McKINNEY, Texas — In a sharp departure from his fiery, "abolish the IRS" presidential revivals, Sen. Ted Cruz, R-Texas, opened a forum on veterans issues just after Independence Day by touting the strength of his constituent services operation.
It was a subdued and earnest senator, part of Cruz's concerted effort to repair an image that took a huge hit in Texas in advance of running for re-election in 2018, in part because of memories of his hostility toward President Trump.
Gone was Cruz the ideological warrior, who cultivated a national base by railing against his party's establishment and scorning his Republican colleagues — often by name, a breach of time-honored Senate decorum.
So, nearly four years after defying Republican leaders to lead a government shutdown aimed at forcing former President Barack Obama to defund his signature healthcare law, Cruz was telling a mostly friendly crowd that he was negotiating a compromise on legislation to partially repeal Obamacare.
"It's been messy, it's been bumpy. I am not certain we'll get it done. I hope we will; I believe we will," Cruz said to about 200 constituents, in a hotel conference center just north of Dallas, describing the talks among Senate Republicans to find 50 votes for a bill.
Cruz, 46, hasn't shed his conservatism. During this pre-screened town hall, sponsored by the conservative group Concerned Veterans for America, he called the Affordable Care Act a "manifest disaster."
As with others on the Right, Cruz is pushing for a more aggressive repeal of the law than would occur under the initial draft of the Better Care Reconciliation Act, saying it would reduce skyrocketing premiums and expensive deductibles.
But rather than serving up the red meat that was a staple of his public appearances from his rise in 2012 as a Tea Party upstart Senate candidate, through his runner-up bid for the Republican presidential nomination, Cruz responded to the few critics in the room with a sympathetic ear and pragmatic tone.

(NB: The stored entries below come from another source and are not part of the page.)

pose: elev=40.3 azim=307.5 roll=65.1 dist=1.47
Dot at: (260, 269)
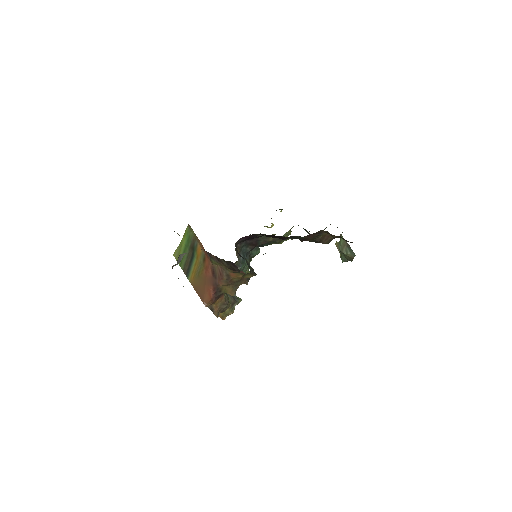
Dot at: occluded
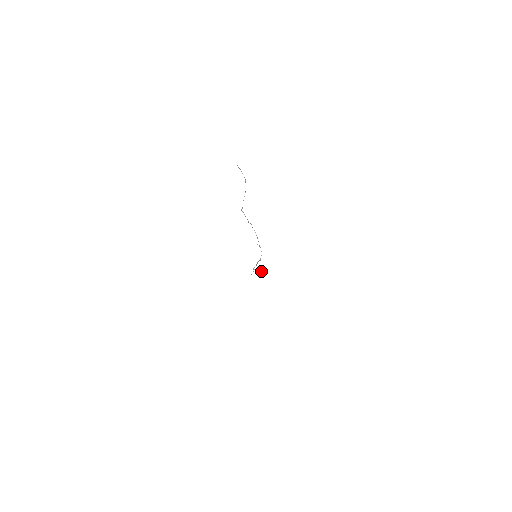
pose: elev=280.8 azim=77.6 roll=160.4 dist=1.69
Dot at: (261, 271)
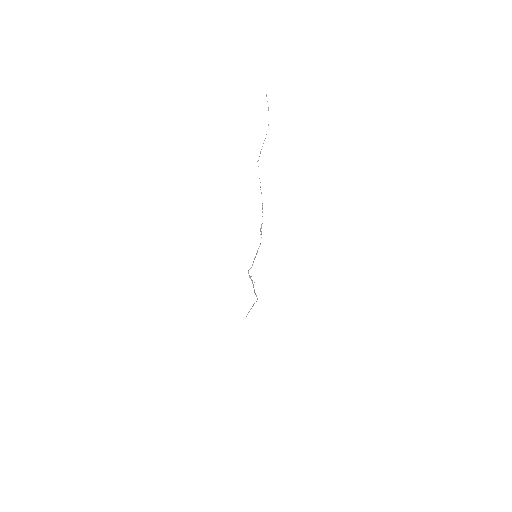
Dot at: occluded
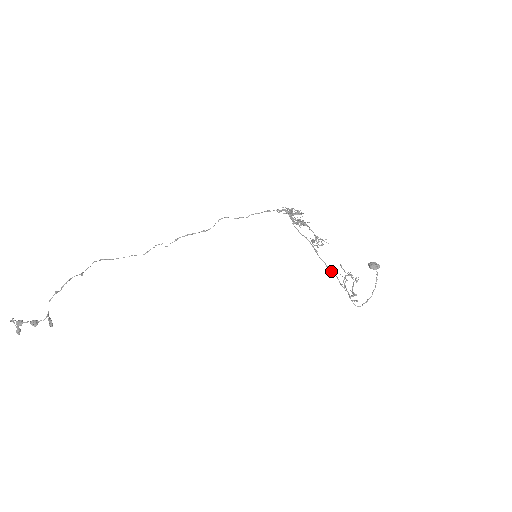
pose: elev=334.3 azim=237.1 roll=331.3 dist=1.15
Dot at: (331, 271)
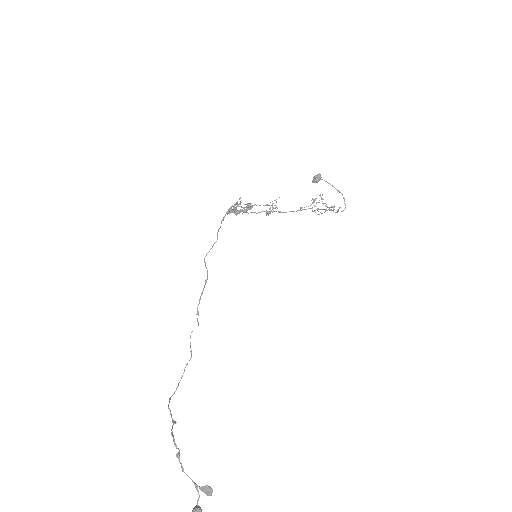
Dot at: (304, 209)
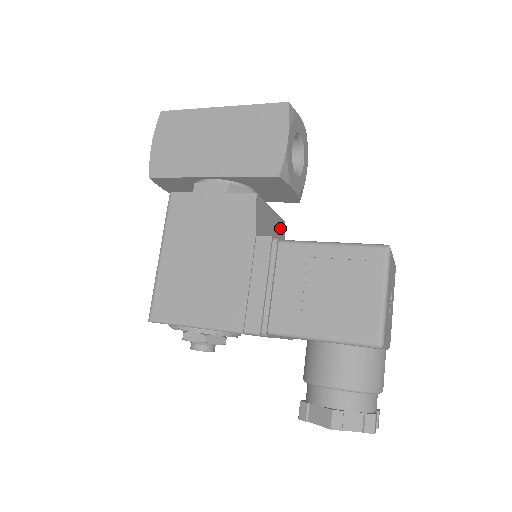
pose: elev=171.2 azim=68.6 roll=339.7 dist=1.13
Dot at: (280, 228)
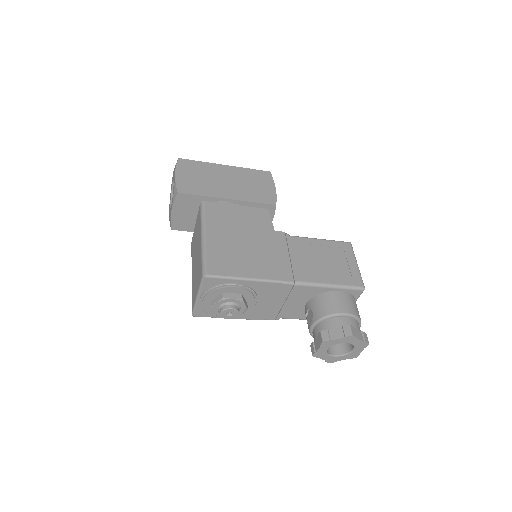
Dot at: occluded
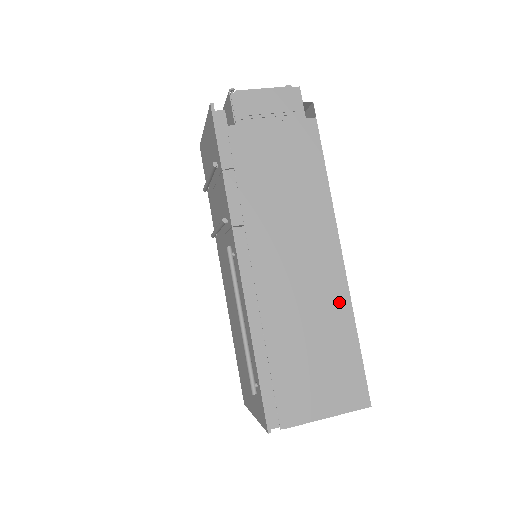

"This is an issue that inspires passion, and quite understandably. People care about their healthcare; it's personal," Cruz told reporters after the forum. "I hope it was helpful in explaining some of the differences in policy solutions that we need to respond not to the demagoguery and fear mongering which this issue, sadly, provokes in some circumstances."
The event was one of three such forums Cruz attended as a guest of Concerned Veterans for America, an organization that is part of the Koch brothers umbrella of political groups, during the July Fourth congressional recess.
It had some of the trappings of Cruz's presidential campaign.
His father, Rafael Cruz, a fixture of the 2016 trail, was in attendance, and the senator lingered for an hour after the event to shake hands with voters and take selfies, as Brooks & Dunn's "Only in America" and Toby Keith's "Courtesy of the Red, White and Blue" blared in the background.
Cruz even cracked a few of his trademark jokes that always go over well in a conservative crowd. "It's like anytime I talk about the Second Amendment in Texas, I'm afraid that people will pull out their guns and start shooting in the air," he said, to a round of laughter.
Yet it was a decidedly low-key affair, dominated by Cruz focusing on his work to improve the Department of Veterans Affairs and the services the agency provides to military veterans, and other apolitical priorities.
"Dealing with the leviathan that is the federal bureaucracy, it can be confusing, it can be frustrating, it can be maddening," Cruz said. " I can tell you, in our Senate office, we have an extensive team that is devoted to constituent services, and it's a team with a lot of experience."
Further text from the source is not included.